Она стряхивает воду с зонтика.
– А зонтик вам зачем нужен был в туалете? – спрашиваю я с недоумением.
– Так я же говорю, бочок не работает, бежит, не мокнуть же, – ворчливо тараторит она.
– Почему не починит никто? – робко спрашиваю я.
– У нас тут жильцов – шестнадцать человек, никто себя крайним не считает. – Усмехается она и отворачивается.
Однако я отвлеклась этим разговором и мальчуган, за которым я бежала, уже скрылся от меня в комнате. Но дверь не заперта и я подсматриваю. Он плачет, но пьяная мать тоже не утешает его.
– Что там про нас говорят люди? – нараспев спрашивает она.
– Про нас – ничего, – размазывая сопли по лицу, сообщает ребёнок. – Говорят про новых жильцов не очень хорошие вещи.
Дальше он что-то сумбурно рассказывает. Мать как будто бы не особо вслушивается, но ухмыляется.
– А новые жильцы что собой представляют? – спрашивает в итоге.
– У них, – зачарованно говорит мальчуган, сразу перестав реветь. – Во-о-о-от такой мешок конфет, я даже рассмотрел название – «Красная шапочка».
Какое-то время он ещё держит ручонки растопыренными, изображая видимо размеры наполненного конфетами мешка.
– Это хорошие конфеты, вкусные, – задумчиво произносит женщина, будто бы заметно трезвея. – Пробовала такие… Давно только это было.
– Шоколадные?
– Ага, и там вафля внутри.
– Ва-фля? А что это такое?
– Не могу объяснить… Ты лучше попроси у них пару конфет.
– С чего это они мне дадут, – грустно рассуждает мальчуган.

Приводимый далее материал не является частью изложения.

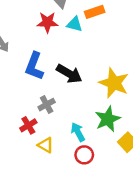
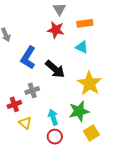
red star: (47, 22) -> (56, 30), moved
cyan triangle: (75, 24) -> (82, 47), moved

Теперь он даже походит на маленького, но уже взрослого мужчину, который говорит всё это со знанием дела.
– Надо сделать так, чтобы дали, – совсем здраво говорит уже вполне протрезвевшая женщина.
– Как? – не понимает ребёнок.
– Ты скажи, что у тебя есть для них очень интересная информация, и расскажи всё, что сможешь о них услышать.
Мальчик слушает совсем притихший, глазки его блестят – видимо идея эта ему нравится. Он даже посматривает уже на дверь, желая прямо тотчас побежать к обладателям заветных конфет. Но медлит, будто бы хочет что-то спросить ещё.
– Что? – кивает ему мать.
– А если… Если людям вот так рассказывать друг о друге, за это всегда угощают конфетами? – спрашивает он путано и смущается от своего вопроса.
Женщина смеётся и теперь хмель её как будто возвращается.
– Всегда, – кивает она. – Да не тяни, иначе они всё съедят и тебе ничего не достанется.